Revenge for Prigozhin’s death: Russian volunteer corps stir up Wagner mercenaries

Revenge for Prigozhin’s death
Russian volunteer corps stirs up Wagner mercenaries

Mercenaries are also fighting on the Ukrainian side, but Kiev distances itself from the Russian volunteer corps. After the alleged death of Prigozhin, the group of Russian fighters turns to the Wagner troops – and calls on them to atone for the death of their leader.

The commander of the Russian Volunteer Corps (RVC), Denis Kapustin, has called on the fighters of the Wagner mercenary group to avenge the deaths of their founder Yevgeny Prigozhin and their commander Dmitry Utkin, which have not yet been officially confirmed. “You are now faced with a difficult decision. You can stand in a guard house of the Russian Ministry of Defense and serve as watchdogs for your commanders’ enforcers or take revenge,” Kapustin said in a video speech. In order to take revenge, however, they would have to switch to the side of Ukraine.

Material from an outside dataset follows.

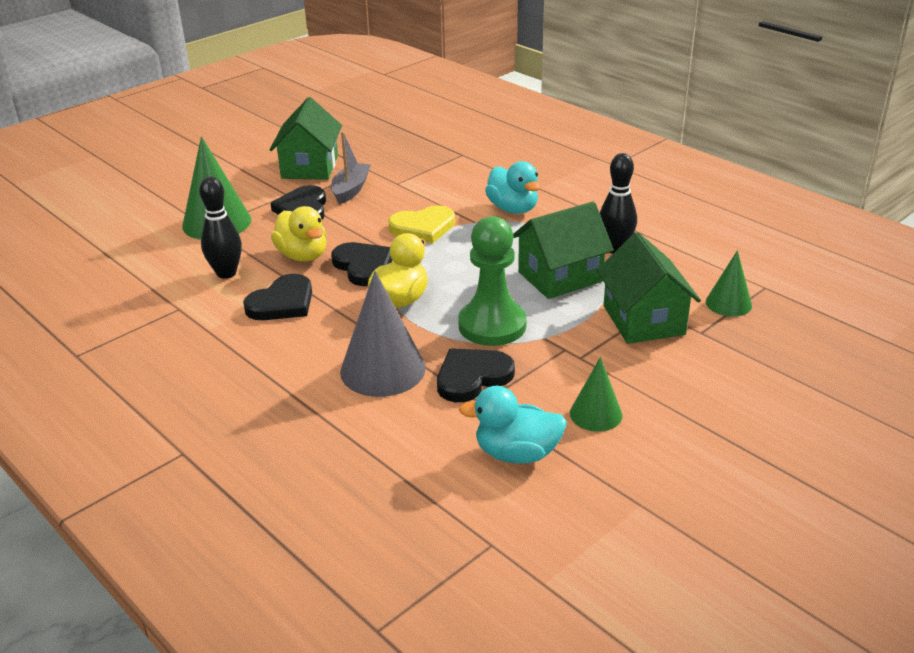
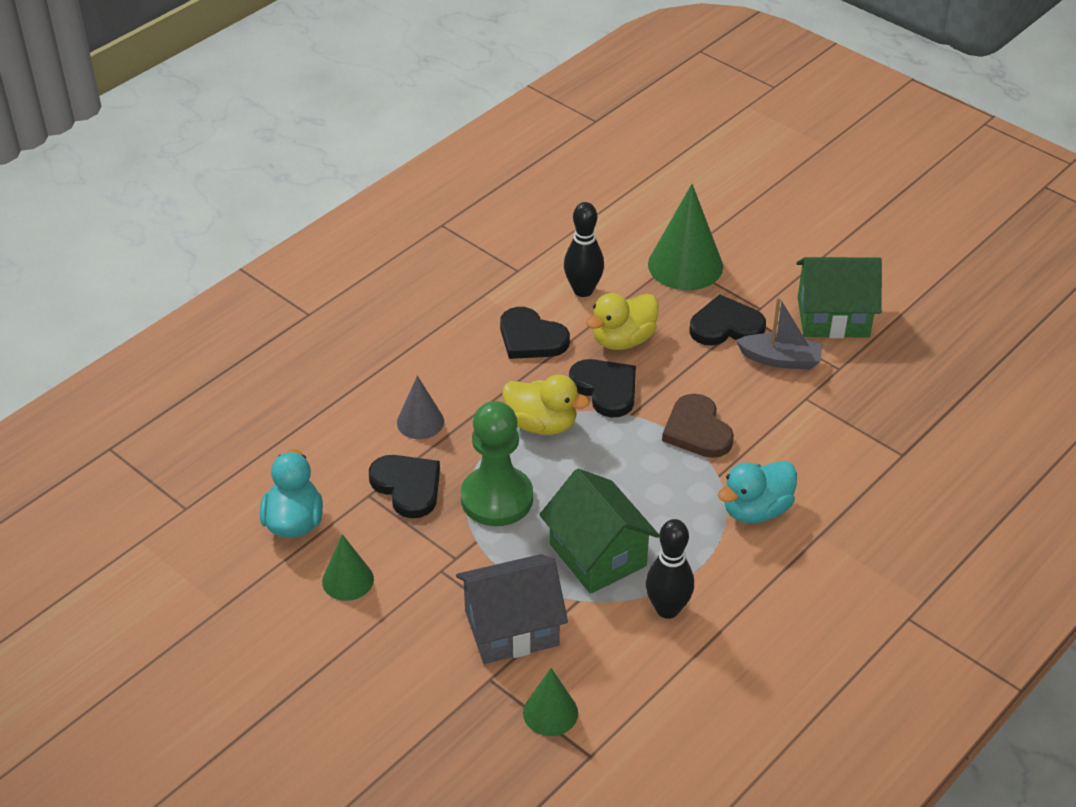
camera: 85 degrees right, 10 degrees up
(363, 266) = (605, 389): black heart -> black heart turned 90 degrees counterclockwise
(382, 369) = (420, 422): grey cone -> grey cone, size x0.57
(423, 227) = (697, 430): yellow heart -> brown heart
(643, 320) = (511, 628): green house -> grey house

The Wagner founder is said to have died in a plane crash, and the Russian authorities have not yet identified Prigozhin’s body. President Vladimir Putin, however, already spoke in the past tense of the “talented businessman” and mercenary leader. “He was a person with a difficult fate and he made serious mistakes,” he said. During the Wagner fighters’ mutiny against the Russian leadership in June, Putin accused his longtime military henchman Prigozhin of treason, but then allowed him and his followers to travel to Belarus.

Prigozhin and his Wagner troupe did not have a good reputation at home because of their covert operations abroad and because of their brutality. But his criticism of mistakes made by the Russian military leadership also made him a hero to many Russians. The allegation was raised on social media that the alleged plane crash was actually an assassination attempt on Prigozhin – an assessment shared by many Western politicians and military experts.

The RVC is a group of Russian fighters fighting on the Ukrainian side, and the government in Kiev insists it has nothing to do with their attacks. Already in May and June, fighters of the Volunteer Corps together with the Volunteer Battalion “Legion Freedom of Russia” took part in attacks in the Russian border region of Belgorod near Ukraine. Kapustin is the mastermind behind the RVC’s alleged “sabotage actions.” He is also said to have founded the “Russian Volunteer Corps”. The Russian is considered a neo-Nazi.